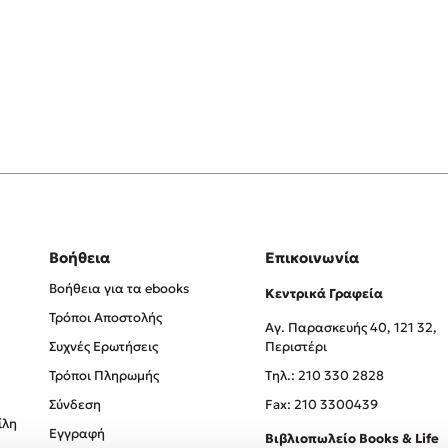
Βοήθεια
Επικοινωνία
Βοήθεια για τα ebooks
Κεντρικά Γραφεία
Τρόποι Αποστολής
Αγ. Παρασκευής 40, 121 32,
Συχνές Ερωτήσεις
Περιστέρι
Τρόποι Πληρωμής
Tηλ.: 210 330 2828
Σύνδεση
Fax: 210 3300439
ίλη
Εγγραφή
Βιβλιοπωλείο Books & Life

_____

→ Task brief: There is a line above that contains "Κεντρικά Γραφεία". Copy it and all later lines through the last, exactly, and leave out the rest.

→ Written solution:
Κεντρικά Γραφεία
Τρόποι Αποστολής
Αγ. Παρασκευής 40, 121 32,
Συχνές Ερωτήσεις
Περιστέρι
Τρόποι Πληρωμής
Tηλ.: 210 330 2828
Σύνδεση
Fax: 210 3300439
ίλη
Εγγραφή
Βιβλιοπωλείο Books & Life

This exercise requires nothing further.